- **TASK TO COMPLETE**
Exclude the pictures and repeat all of the data exactly.

------ INFORMATION PROVIDED

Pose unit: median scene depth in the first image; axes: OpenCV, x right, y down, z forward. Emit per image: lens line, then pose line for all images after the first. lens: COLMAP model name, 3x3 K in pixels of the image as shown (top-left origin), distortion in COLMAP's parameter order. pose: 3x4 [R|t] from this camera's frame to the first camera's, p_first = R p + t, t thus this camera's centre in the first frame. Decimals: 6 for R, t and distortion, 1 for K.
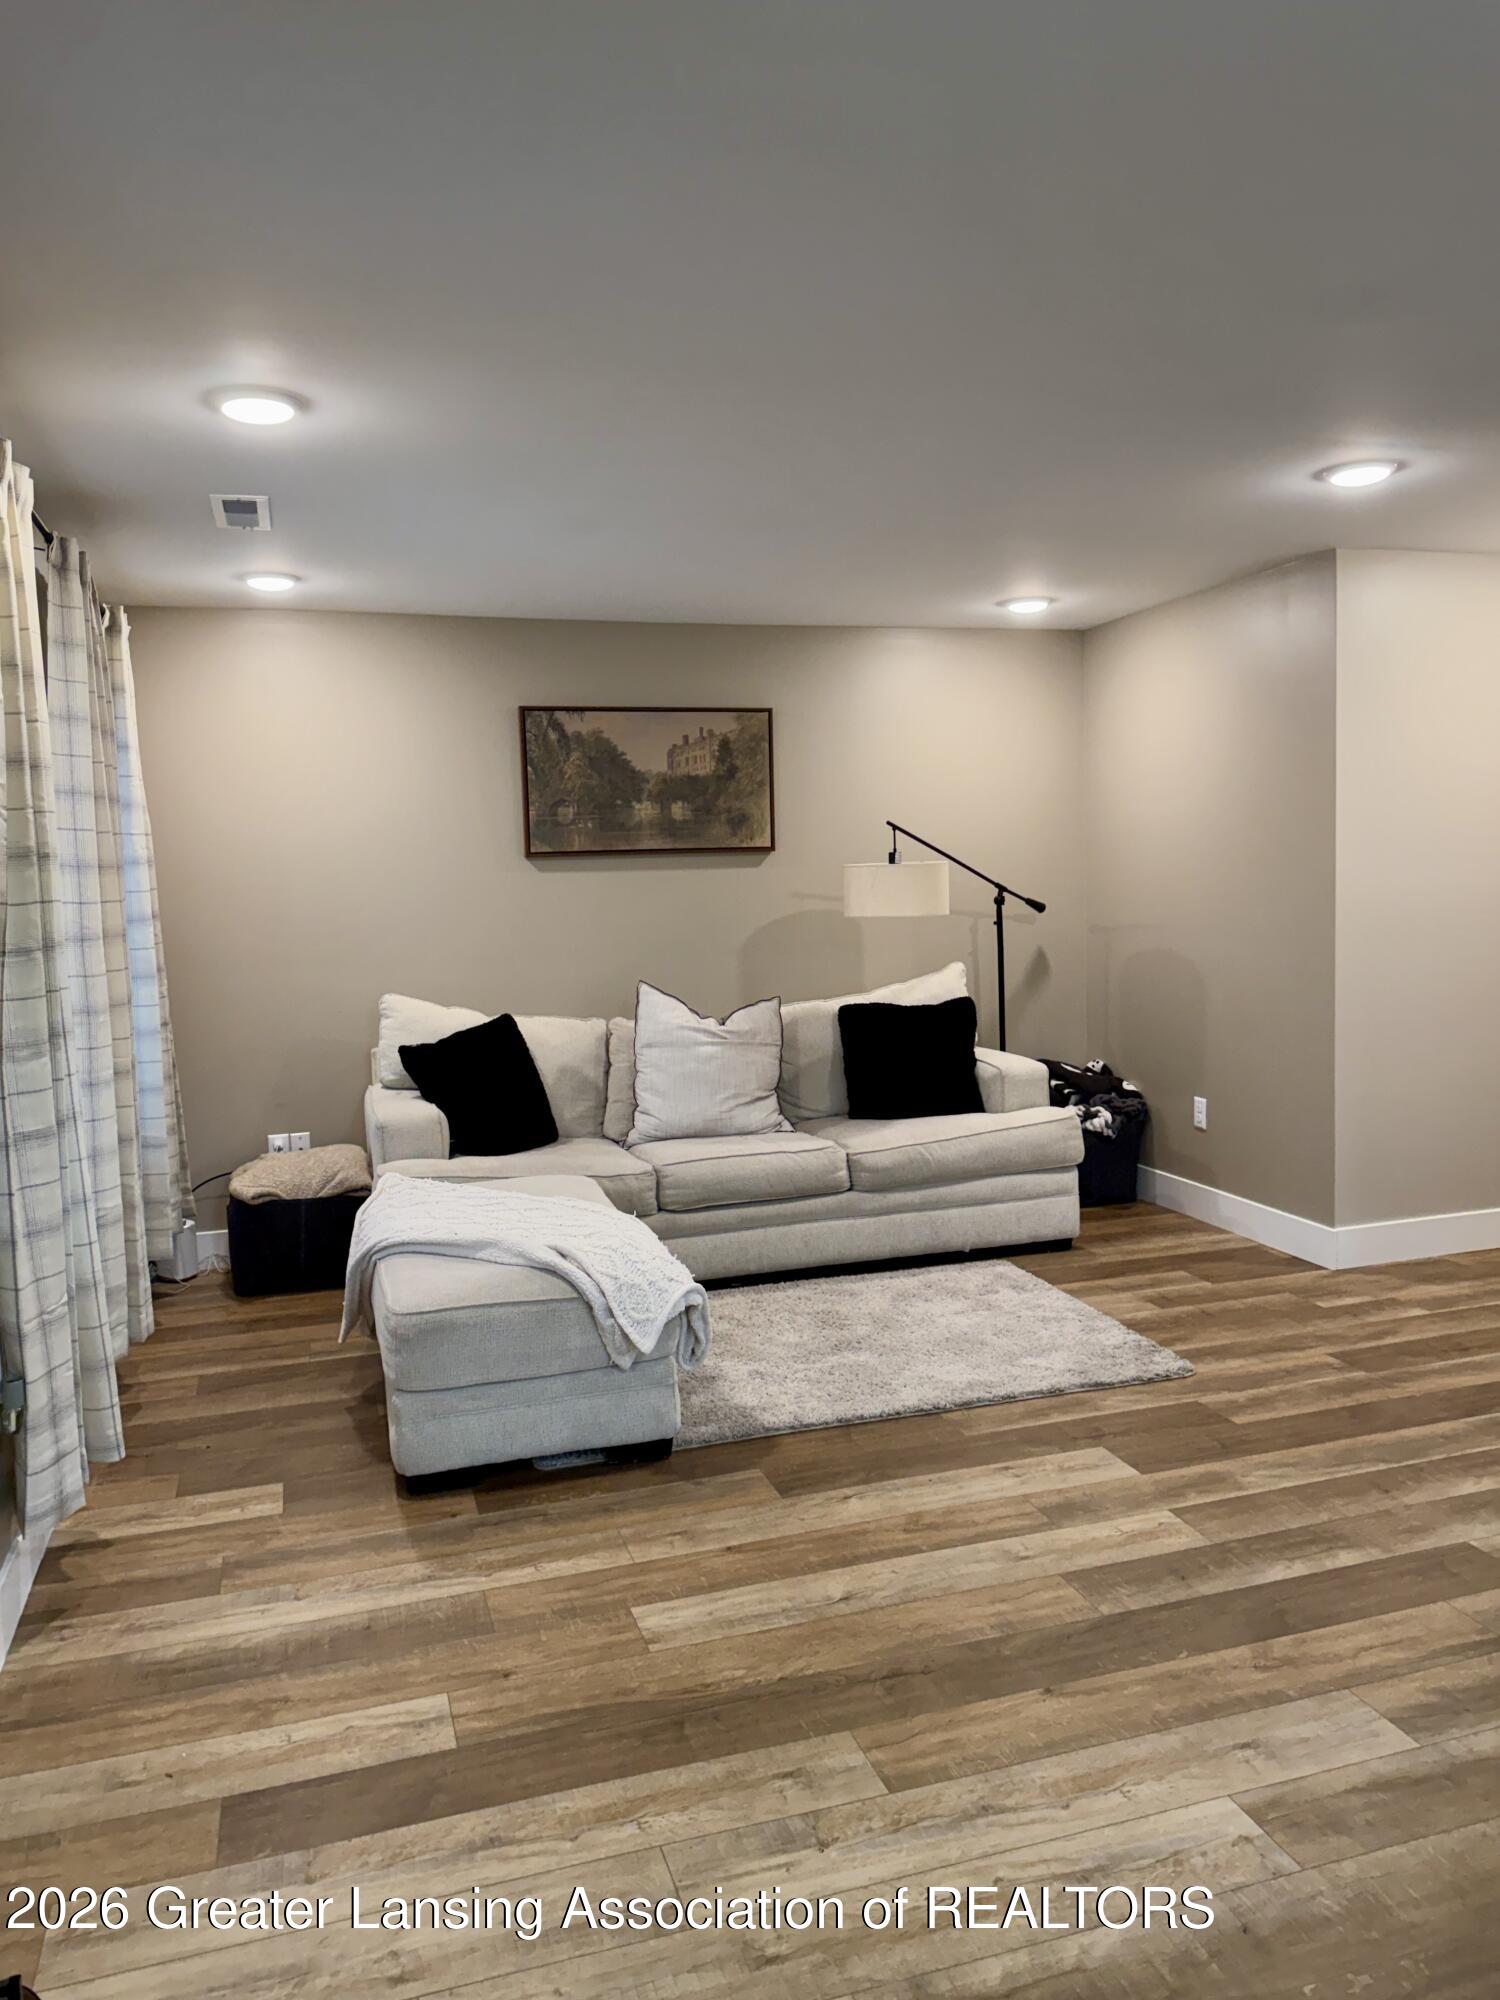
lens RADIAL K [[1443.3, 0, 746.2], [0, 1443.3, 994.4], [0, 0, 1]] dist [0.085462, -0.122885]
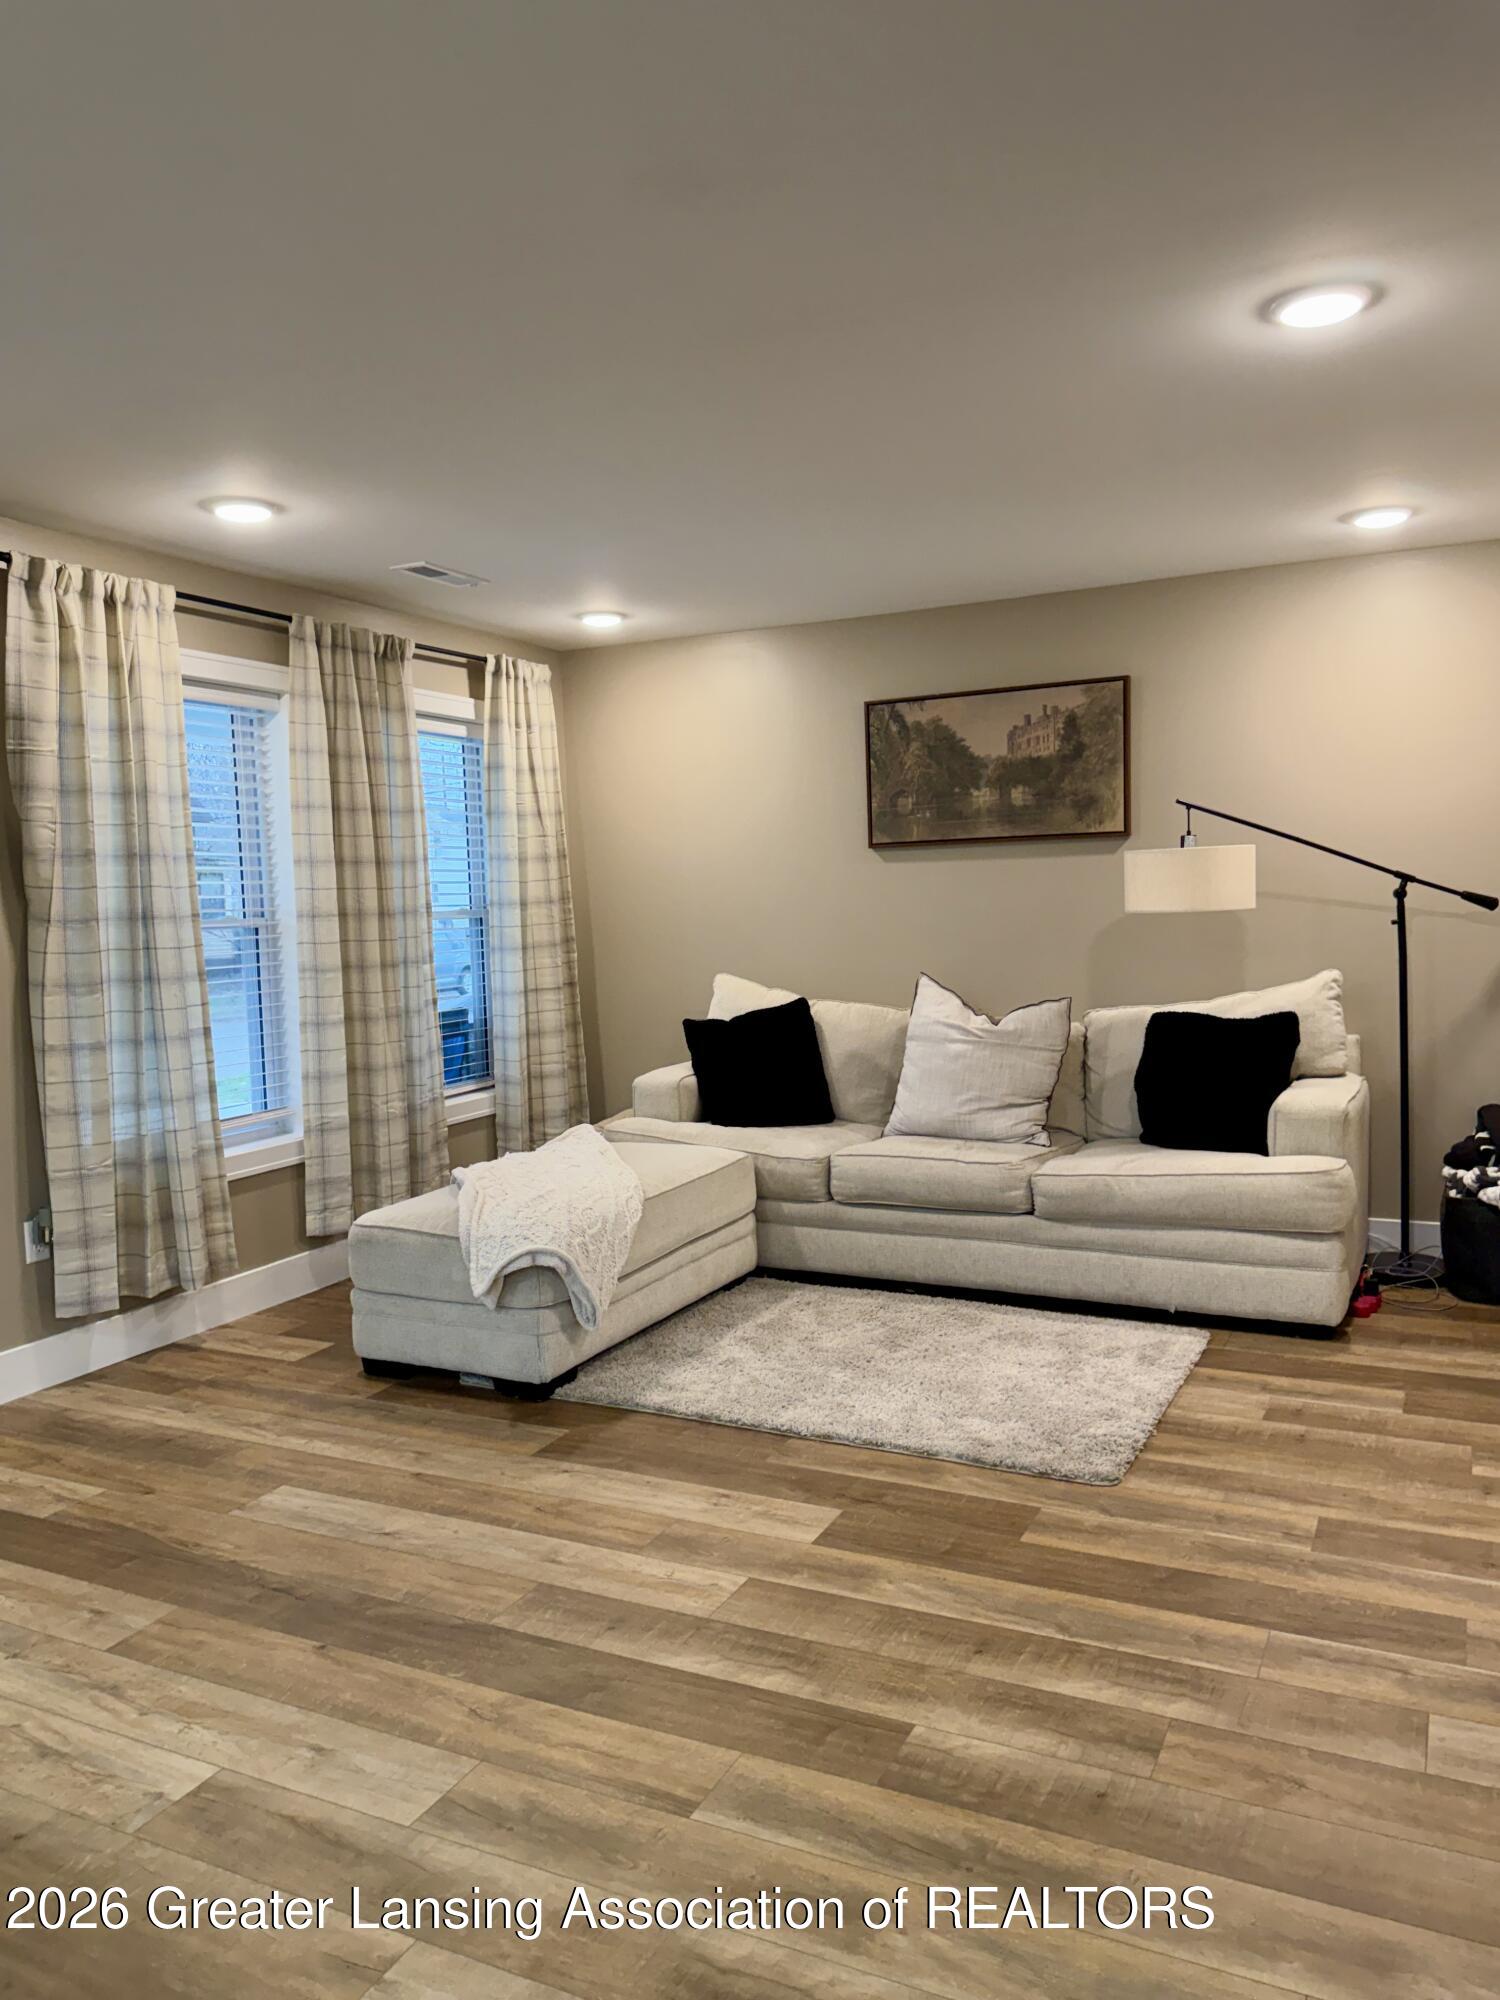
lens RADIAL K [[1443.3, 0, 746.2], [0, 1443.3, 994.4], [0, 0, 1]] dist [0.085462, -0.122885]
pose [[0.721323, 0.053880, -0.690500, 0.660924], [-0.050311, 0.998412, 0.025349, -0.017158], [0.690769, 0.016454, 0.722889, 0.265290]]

------------

- **RESPONSE TO THE TASK**
Pose unit: median scene depth in the first image; axes: OpenCV, x right, y down, z forward. Emit per image: lens line, then pose line for all images after the first. lens: COLMAP model name, 3x3 K in pixels of the image as shown (top-left origin), distortion in COLMAP's parameter order. pose: 3x4 [R|t] from this camera's frame to the first camera's, p_first = R p + t, t thus this camera's centre in the first frame. Decimals: 6 for R, t and distortion, 1 for K.
lens RADIAL K [[1443.3, 0, 746.2], [0, 1443.3, 994.4], [0, 0, 1]] dist [0.085462, -0.122885]
lens RADIAL K [[1443.3, 0, 746.2], [0, 1443.3, 994.4], [0, 0, 1]] dist [0.085462, -0.122885]
pose [[0.721323, 0.053880, -0.690500, 0.660924], [-0.050311, 0.998412, 0.025349, -0.017158], [0.690769, 0.016454, 0.722889, 0.265290]]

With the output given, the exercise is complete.